What is required:
Copy out the lines from the one containing "left elbow: (483, 361, -16)" through the end of the records, and add 65 to every number in the keypoint coordinates and depth values. Leave the pictures out.

START Provided records

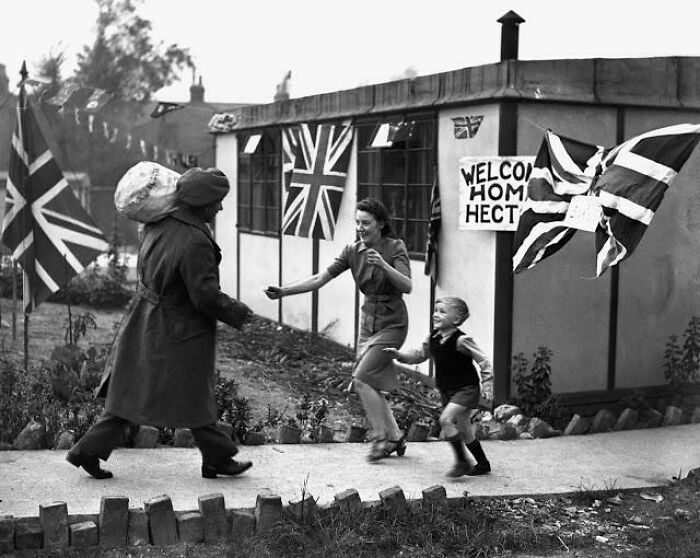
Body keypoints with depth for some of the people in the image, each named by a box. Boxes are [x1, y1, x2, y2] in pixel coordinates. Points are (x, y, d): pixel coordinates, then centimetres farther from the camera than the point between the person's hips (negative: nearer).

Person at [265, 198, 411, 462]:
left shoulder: (395, 248, -13)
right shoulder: (353, 251, -1)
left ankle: (383, 438, -4)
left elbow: (407, 287, -24)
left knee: (361, 378, -16)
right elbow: (319, 279, -8)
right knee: (367, 385, 7)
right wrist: (283, 291, -19)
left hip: (392, 324, -6)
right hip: (368, 322, 6)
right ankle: (395, 437, 22)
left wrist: (384, 265, -39)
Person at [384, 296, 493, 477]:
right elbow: (420, 355, 14)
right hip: (447, 391, 8)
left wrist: (487, 388, -17)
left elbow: (483, 361, -16)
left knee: (445, 418, -23)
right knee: (463, 429, 13)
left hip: (466, 389, -8)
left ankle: (462, 462, -11)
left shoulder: (461, 340, -20)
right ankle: (483, 464, 31)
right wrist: (399, 354, -1)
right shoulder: (433, 339, 1)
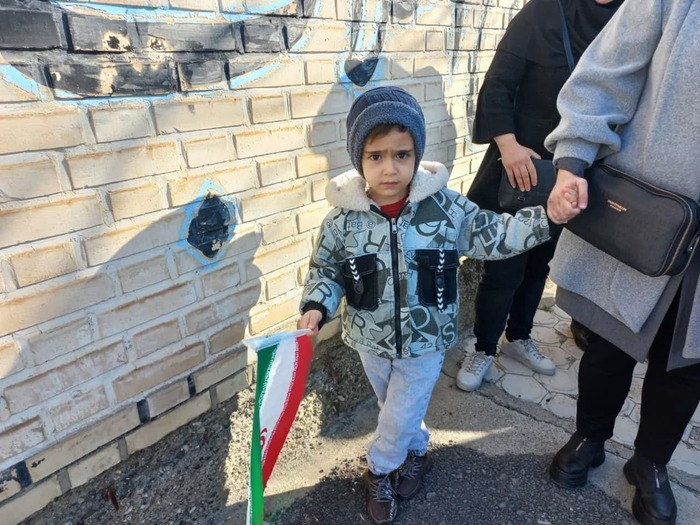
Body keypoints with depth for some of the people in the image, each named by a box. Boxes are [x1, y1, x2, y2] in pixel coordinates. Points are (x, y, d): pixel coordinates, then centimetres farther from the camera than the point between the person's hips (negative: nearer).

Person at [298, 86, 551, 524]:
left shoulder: (446, 207, -16)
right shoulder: (344, 218, -14)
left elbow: (493, 236, -7)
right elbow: (326, 269, -2)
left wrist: (547, 217, -18)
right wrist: (316, 307, -19)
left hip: (426, 341, -1)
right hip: (371, 340, 2)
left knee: (401, 417, 12)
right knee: (396, 410, 24)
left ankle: (380, 470, 44)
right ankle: (416, 454, 55)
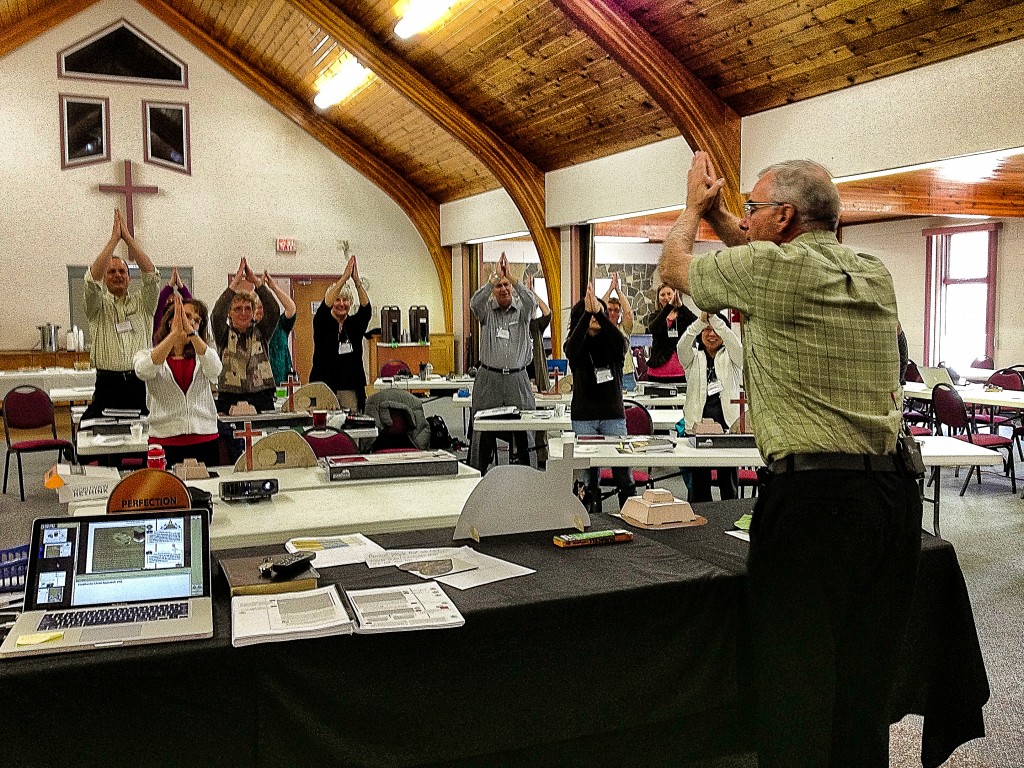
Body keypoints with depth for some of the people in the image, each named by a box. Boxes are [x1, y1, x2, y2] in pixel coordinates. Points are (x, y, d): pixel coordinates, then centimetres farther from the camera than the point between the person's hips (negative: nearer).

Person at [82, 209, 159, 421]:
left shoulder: (143, 304, 14)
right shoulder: (98, 306, 11)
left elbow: (151, 276, -1)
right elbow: (92, 279, -7)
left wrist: (128, 238, -4)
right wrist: (114, 238, -7)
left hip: (141, 382, 1)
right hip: (108, 384, -1)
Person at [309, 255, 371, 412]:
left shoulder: (355, 324, 10)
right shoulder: (323, 323, 3)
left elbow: (366, 309, -8)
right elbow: (325, 307, -16)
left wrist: (357, 281, -22)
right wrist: (344, 278, -24)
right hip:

END Provided records

Answer to this exercise:
left elbow: (548, 426, 49)
left knee: (510, 483, 42)
right knee: (528, 494, 78)
left hip: (531, 454, 57)
left ankle: (527, 527, 54)
left shoulder: (526, 405, 45)
right ankle: (548, 529, 96)
right wrist: (464, 419, 64)
right shoulder: (498, 404, 66)
Body keypoints with depth for some of the people in the image, each named by a box. Boxes are [x1, y1, x2, y2] in pixel coordinates. Points are (x, y, d): pixel coordinates, then centimetres farther from the camera than the point between the person's hips (negative: nearer).

Person at [298, 86, 551, 524]:
left shoulder: (511, 272, 49)
right shoulder: (409, 283, 51)
left elbow: (558, 301, 58)
right elbow: (391, 334, 63)
left wrist: (612, 282, 47)
right wrist: (381, 372, 46)
left hip: (491, 406, 64)
right hip: (436, 405, 67)
left knee: (466, 482, 77)
right knee: (461, 475, 89)
left ankle: (445, 535, 109)
right ankle: (481, 519, 120)
Body keypoints with depth for some of the people in the image, each named by a box. Boxes are [x1, y1, x2, y2] in pixel coordinates. Points are (x, y, d): pixel coordinates, then centimetres farther from the camera than the point between the person's hips (negative: nearer).

Person at [82, 209, 159, 421]:
left shoulder: (208, 369, 79)
right shoulder: (163, 371, 76)
left elbow: (216, 341, 64)
right elbow: (157, 344, 58)
left wrist: (193, 303, 61)
right wrist: (179, 303, 58)
left hip: (206, 447, 66)
right hip: (173, 449, 64)
Person at [309, 255, 371, 412]:
left shoulder: (420, 389, 75)
right shoulder: (388, 388, 68)
left elbow: (431, 374, 57)
right elbow: (390, 372, 49)
left wrist: (422, 346, 43)
right wrist: (409, 343, 41)
right hip:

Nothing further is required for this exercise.